La question se pose donc de savoir comment cette dépendance est née, qui est due au fait que les États-Unis ont instrumentalisé la paranoïa de l'Europe à l'égard de la Russie, censée être celle qui militarise la géopolitique énergétique en guise de punition pour le soutien militaire de l'Europe à l'Ukraine, bien que rien de tel ne se soit matérialisé. Au contraire, la Russie est restée déterminée à remplir ses obligations contractuelles envers l'Europe, même si ses exportations d'énergie alimentent littéralement les usines d'armement européennes produisant des armes qui sont données aux Ukrainiens pour tuer les Russes.

Pour sa défense, la Russie semble avoir pour objectif de conserver sa réputation de fournisseur fiable afin de ne pas effrayer d'autres clients (actuels et potentiels) et d'obtenir des recettes budgétaires supplémentaires, dont une partie est ensuite investie dans la production des armes utilisées dans  l'opération spéciale. À ce jour, la Russie exporte toujours de l'énergie vers l'Europe, bien qu'à une échelle beaucoup plus réduite en raison des sanctions anti-russes de l'Europe et de son abandon des approvisionnements russes au profit des approvisionnements américains.

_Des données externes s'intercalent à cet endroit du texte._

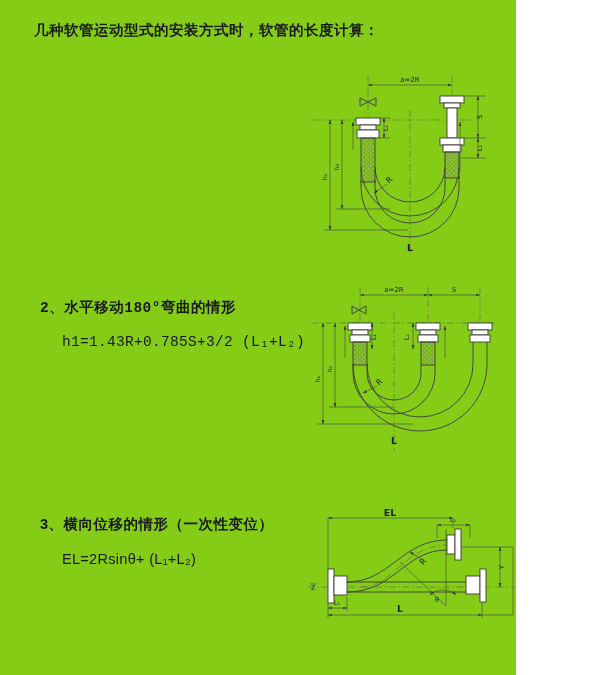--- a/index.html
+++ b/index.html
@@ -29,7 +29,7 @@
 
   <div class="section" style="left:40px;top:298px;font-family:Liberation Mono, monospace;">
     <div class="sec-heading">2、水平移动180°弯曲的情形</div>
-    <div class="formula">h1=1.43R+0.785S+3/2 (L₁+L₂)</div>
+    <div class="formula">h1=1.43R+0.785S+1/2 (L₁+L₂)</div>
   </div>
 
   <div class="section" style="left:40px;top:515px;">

Il n'est toutefois pas envisageable d'augmenter les importations russes d'énergie, puisqu'aucune grande économie européenne n'ose irriter les États-Unis en en important moins. Ils n'importent encore que des quantités bien inférieures d'énergie russe en raison de l'incapacité du marché à remplacer ses exportations avant  l'année prochaine. Toute mesure visant à accroître les importations en provenance de Russie, comme la reprise des importations via le seul gazoduc Nord Stream en bon état ou plusieurs pipelines terrestres, pourrait conduire à leur destruction, comme le prouve le précédent  Nord Stream, qui constitue un puissant moyen de dissuasion.

Rétrospectivement, l'Europe a cédé sa souveraineté aux États-Unis en sanctionnant l'énergie russe, ce qu'elle a fait après que les États-Unis aient utilisé leur paranoïa russophobe comme une arme. Les États-Unis ont ensuite remplacé la dépendance de l'Europe à l'égard de l'énergie russe et sont prêts à en faire une arme si jamais l'Europe les défie sur quelque chose d'important. Si l'Europe et la Russie avaient maintenu à grande échelle leur «marché faustien» consistant à alimenter mutuellement leur industrie d'armement, financièrement dans le cas de l'Europe et littéralement dans celui de la Russie,  l'Europe aurait toujours son «autonomie stratégique».